Presiden Prabowo Tinjau Penanganan Gempa di Nagekeo NTT
Keterangan Foto: Presiden Prabowo saat memimpin rapat di Kabupaten Nagekeo, Nusa Tenggara Timur (NTT), Rabu (26/8/2026). (BPMI SETPRES)
ILINE NAGEKEO — Presiden Prabowo Subianto tiba di Helipad Batalyon Yonif TP 834/WM, Kabupaten Nagekeo, Nusa Tenggara Timur (NTT), Rabu (26/8/2026), untuk meninjau langsung kondisi masyarakat terdampak gempa bumi sekaligus memastikan penanganan pascabencana berjalan cepat dan terpadu.
Setibanya di Nagekeo, Presiden langsung memimpin rapat bersama sejumlah pihak untuk menerima laporan terbaru mengenai kondisi dan penanganan masyarakat terdampak. Dalam kesempatan itu, Prabowo mengapresiasi seluruh pihak yang telah bekerja keras dalam membantu warga, termasuk jajaran pemerintah daerah dan petugas di lapangan.
- Baca juga:
“Saya sampaikan penghargaan kepada Saudara-saudara. Sekali lagi Saudara-saudara periksa, cek anak buahmu yang kerja keras, catat. Rakyat kita, anak buahmu semua yang kerja keras, yang kerja benar, yang berkorban,” ujar Prabowo.

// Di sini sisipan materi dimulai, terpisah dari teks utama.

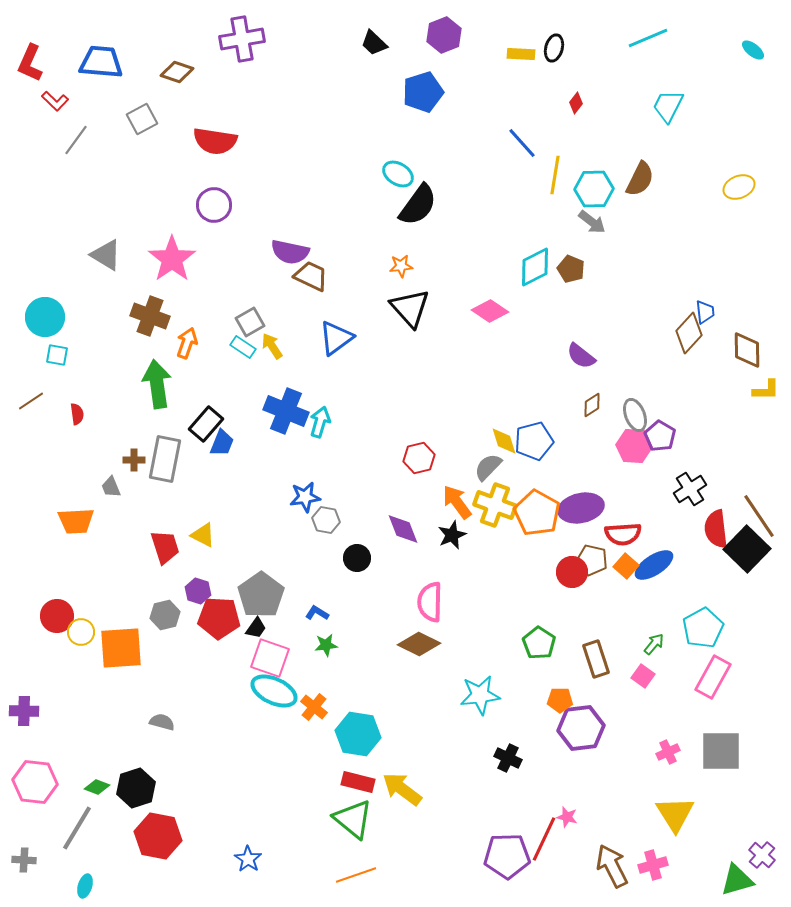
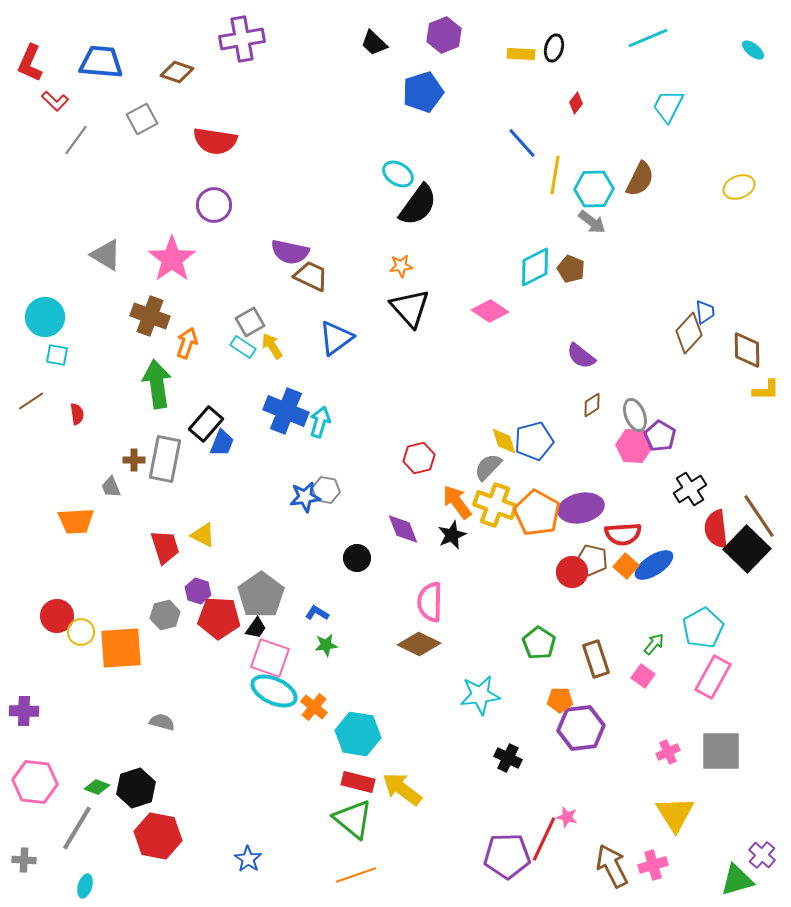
gray hexagon at (326, 520): moved 30 px up
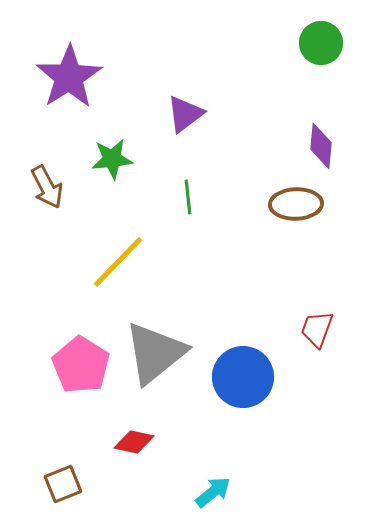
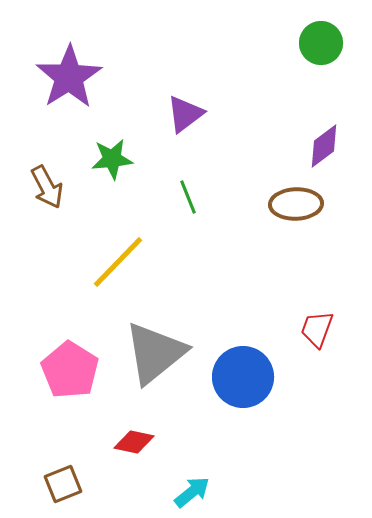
purple diamond: moved 3 px right; rotated 48 degrees clockwise
green line: rotated 16 degrees counterclockwise
pink pentagon: moved 11 px left, 5 px down
cyan arrow: moved 21 px left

Presiden juga dijadwalkan mengunjungi posko pengungsian di Lapangan Berdikari untuk menyapa warga dan mendengarkan langsung kebutuhan masyarakat terdampak gempa.
Prabowo menegaskan penanganan bencana tidak hanya sebatas penyaluran bantuan darurat. Pemerintah harus memastikan masyarakat dapat kembali hidup aman, anak-anak kembali bersekolah, layanan kesehatan berjalan, aktivitas ekonomi pulih, serta rumah dan infrastruktur yang rusak segera diperbaiki.
Pemerintah pun memastikan penanganan dilakukan secara terpadu, mulai dari evakuasi, distribusi logistik, pemenuhan kebutuhan dasar, pelayanan kesehatan hingga tahap rehabilitasi dan rekonstruksi.
Kehadiran Presiden di Nagekeo menjadi bentuk komitmen pemerintah untuk memastikan masyarakat terdampak bencana mendapat pendampingan hingga proses pemulihan berlangsung.
Turut mendampingi Presiden dalam kunjungan tersebut Menteri Dalam Negeri Tito Karnavian, Menteri ESDM Bahlil Lahadalia, Menteri Sekretaris Negara Prasetyo Hadi, Sekretaris Kabinet Teddy Indra Wijaya, Kapolri Jenderal Listyo Sigit Prabowo, dan Wakil Panglima TNI Jenderal Tandyo Budi Revita.